Kubernetes Part-I
Learning Kubernetes as an MLOps engineer
In recent years, the field of machine learning has made significant progress. Large language and vision models with hundreds of billions of parameters have been released. These models are great at what they do, but the software engineering and operations aspects of running them in real time are less well-known.
As an ML engineer, building a great model is becoming easier, but deploying it remains a major challenge. As part of this series, we will explore Kubernetes as a tool for MLOps.
What is Kubernetes?
- It is an open-source container orchestration tool that helps you deploy and manage containerized applications. It provides a way to automate the deployment, scaling, and management of containers, so that you can focus on building great applications.
Why did Kubernetes come into existence?
- With the software industry moving from monolithic to microservice-based architecture, every feature is hosted as a separate service running in separate containers independently.
- Managing hundreds and thousands of services with thousands of containers, led to chaos. Thus, born the Kubernetes tool to overcome this challenge.
Why Kubernetes for MLOps?
Machine learning systems are evolving with the need to be highly performant with high availability and low latency. Consider volatile systems like recommender systems providing relevant ads after a product search or optimizing the price of a ride in Uber, based on demands during peak hours, and many such ML systems require tools that are,
- High availability results in zero downtime.
- Scalability: resulting in high performance
- Disaster recovery: resulting in backup and restore.
Kubernetes Architecture
As part I of this series, we’ll keep the blog quite simple, talking about only Nodes. But before we start talking about Nodes, the installation of Kubernetes results in the Kubernetes cluster, which must have at least one node.
Nodes
Nodes refer to instances, either physical machines or remote instances. In a Kubernetes cluster, there are two types of nodes, broadly known as Master and Worker nodes, that run containerized applications. Master nodes direct the worker nodes to run the containerized applications inside a Pod. A pod is an abstraction over containers in Kubernetes and has its own computing, storage, and network resources.
Master Node
Usually, a Kubernetes cluster consists of one master node and multiple worker nodes. The master node contains the Control Plane, which helps in managing the worker node and cluster state.
The master node is responsible for many processes that help run and manage the Kubernetes cluster properly. Some of the key components are as follows:
API Server
- It is a container, that helps in application deployment in a Kubernetes cluster.
- It acts as a cluster gateway, and it gets the initial request for any updates in the cluster.

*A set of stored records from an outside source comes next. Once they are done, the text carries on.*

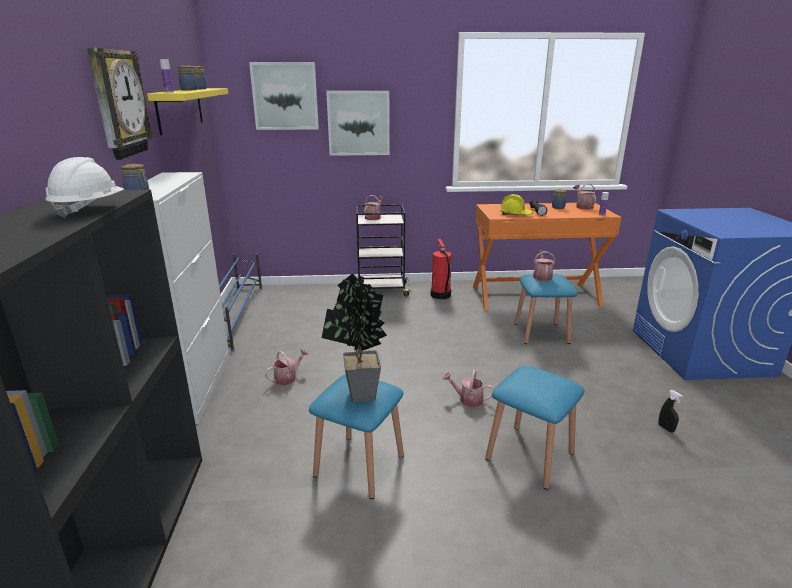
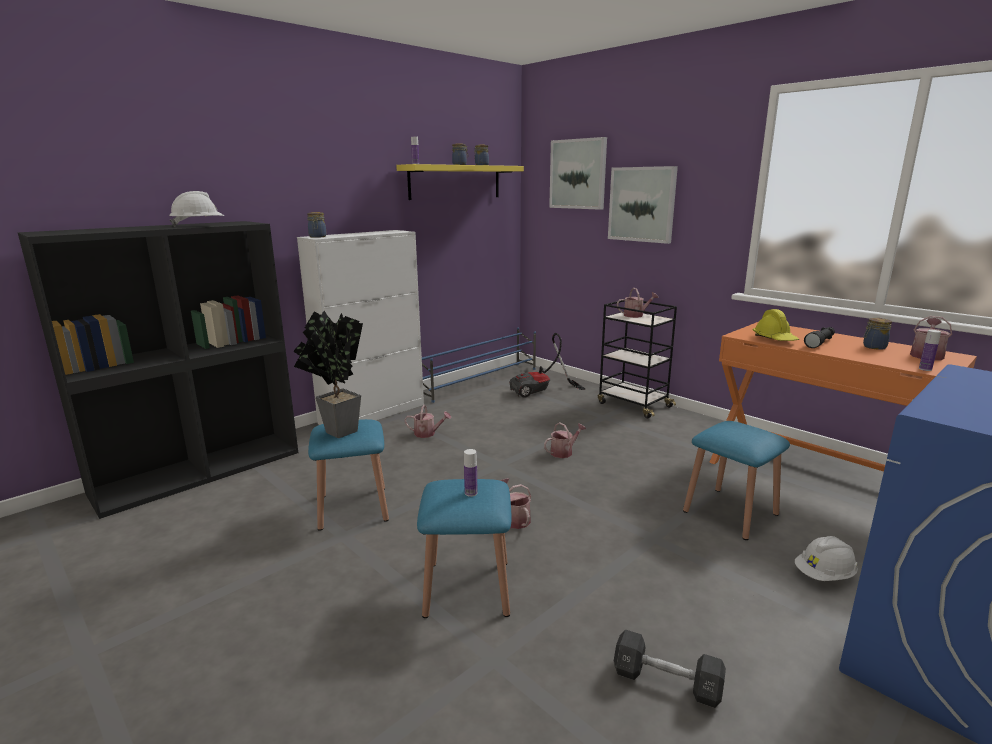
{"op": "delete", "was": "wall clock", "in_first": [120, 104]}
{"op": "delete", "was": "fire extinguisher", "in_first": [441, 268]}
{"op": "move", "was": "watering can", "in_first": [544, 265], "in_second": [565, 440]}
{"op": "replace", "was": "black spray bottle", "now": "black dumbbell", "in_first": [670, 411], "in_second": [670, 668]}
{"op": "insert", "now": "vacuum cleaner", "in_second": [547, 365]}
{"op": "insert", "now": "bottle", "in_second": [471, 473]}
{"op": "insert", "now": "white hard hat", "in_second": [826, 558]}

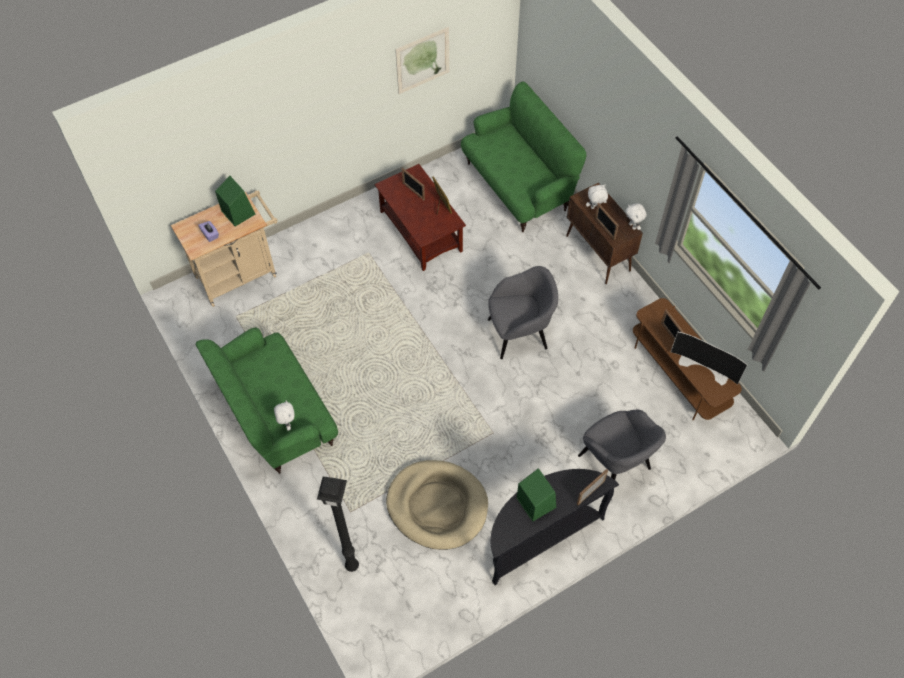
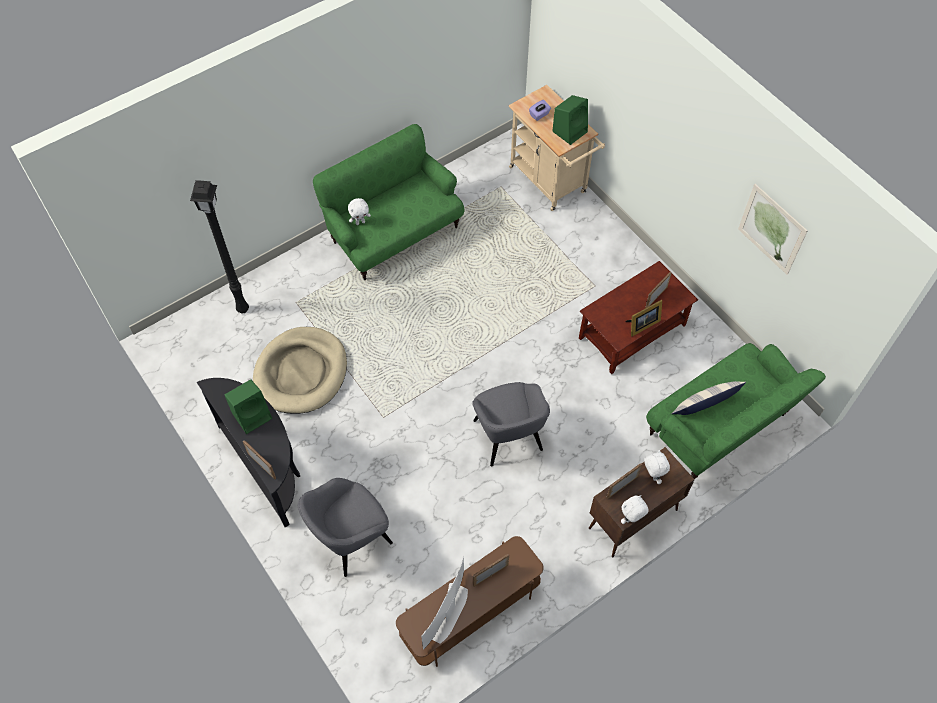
{"op": "insert", "now": "pillow", "in_second": [709, 398]}

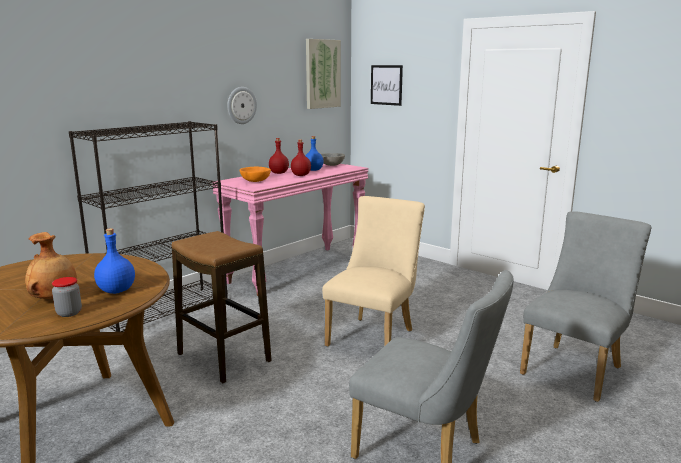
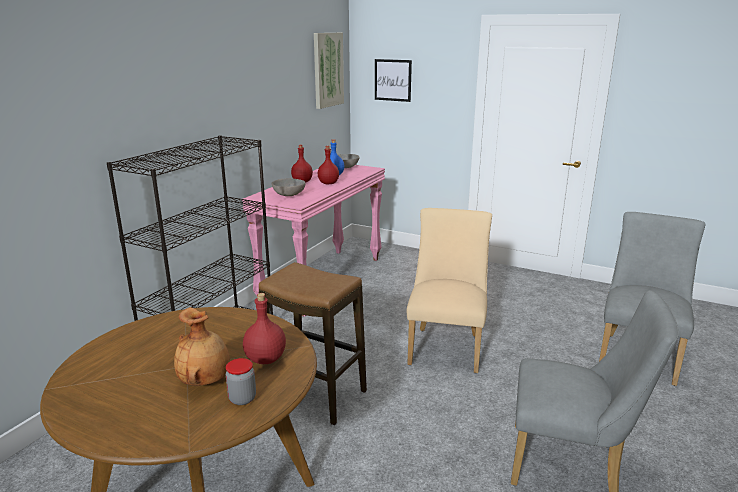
{"op": "delete", "was": "wall clock", "in_first": [242, 105]}
{"op": "recolor", "was": "orange bowl", "now": "grey bowl", "in_first": [255, 174], "in_second": [289, 187]}
{"op": "recolor", "was": "blue bottle", "now": "red bottle", "in_first": [114, 261], "in_second": [264, 328]}

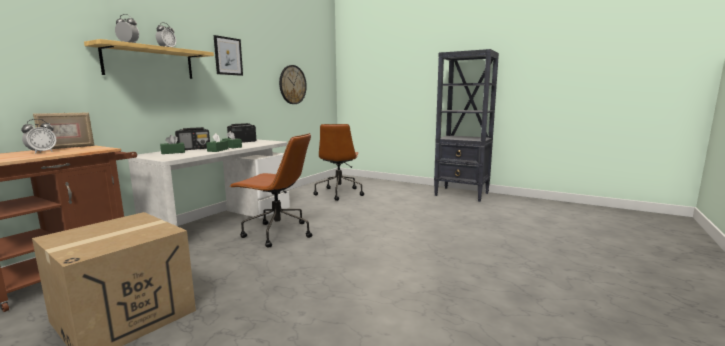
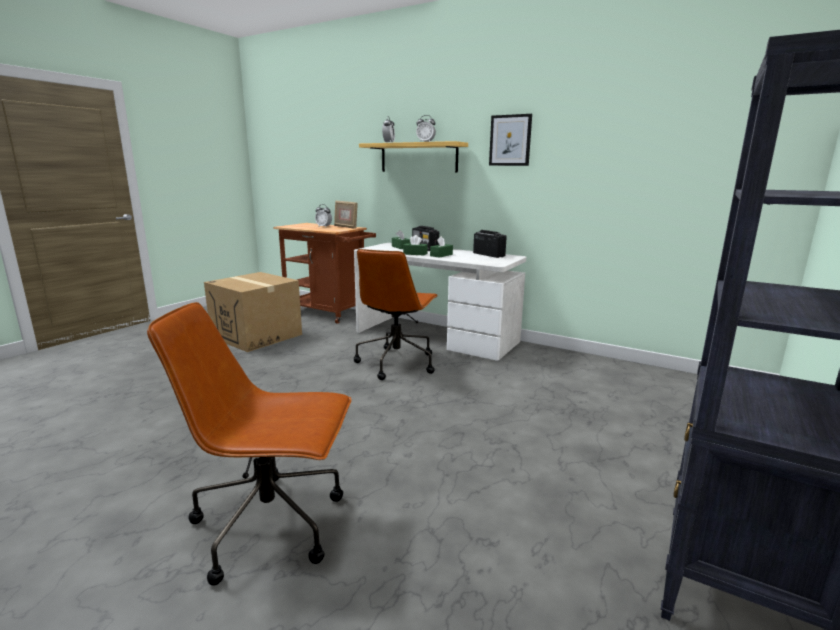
{"op": "delete", "was": "wall clock", "in_first": [293, 84]}
{"op": "move", "was": "brown office chair", "in_first": [338, 162], "in_second": [249, 444]}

- It acts as a channel to facilitate communication between different Kubernetes clients and the cluster, like the Kubernetes UI.
Scheduler
- It helps in scheduling Pods in a node.
- API Server → Scheduler → It only decides where the pod should be placed in the nodes.
- It is also considered smart as a service, because, when a request for pod assignment comes in, the scheduler looks into node utilization in terms of CPU and memory, and creates pods on nodes that have more resources.
Controller Manager
- It detects or tracks if a pod dies in a node and helps in rescheduling the pod.
- It detects state changes in the cluster.
- The flow of Pod scheduling
CM → Scheduler → In which nodes, the pods should be assigned? → Kubelet → restarts the pod.
ETCD
- It is a key-value store for the cluster.
- It stores details of cluster changes like terminated pods, scheduled pods, etc.
- The scheduler and Controller Manager all use the data stored in ETCD.
- It takes snapshots of the cluster state, thus helping in backup and restoring the cluster state.
- It answers all the below questions:
How would the scheduler know, where the resources are available?
How the cluster health status is tracked?
How CM knows, that the cluster state has changed like Kubelet has restarted the pod?
Worker Node
It does the actual work in the Kubernetes cluster, meaning, it runs the containers and the applications in them. Three processes that must be installed in every worker node are as follows:
Containerd
- It is a run-time environment for the containers.
Kube-proxy
- It is responsible for communication between services within the cluster
- It forwards requests from Services to Pods.
- It is sensible while sending the requests, meaning, Consider sending a request from A to B, where A and B are two pods in Node_1 and there is also a replication of the same in Node_2, then kube-proxy sends a request from A in Node_1 to B in Node_1 instead of Node_2. thus reducing the network overhead.
Kubelet
- It schedules pods to the nodes.
- It communicates between containers and nodes.
- It assigns resources to containers like the CPU and Memory.
Normally, K8s cluster contains multiple masters, where API Server is load balanced, and ETCD is distributed storage across all master nodes. A basic cluster setup follows
- Two Master Nodes — Less resources required than Worker Nodes
- Three Worker Nodes — More resources, actual actions happens here.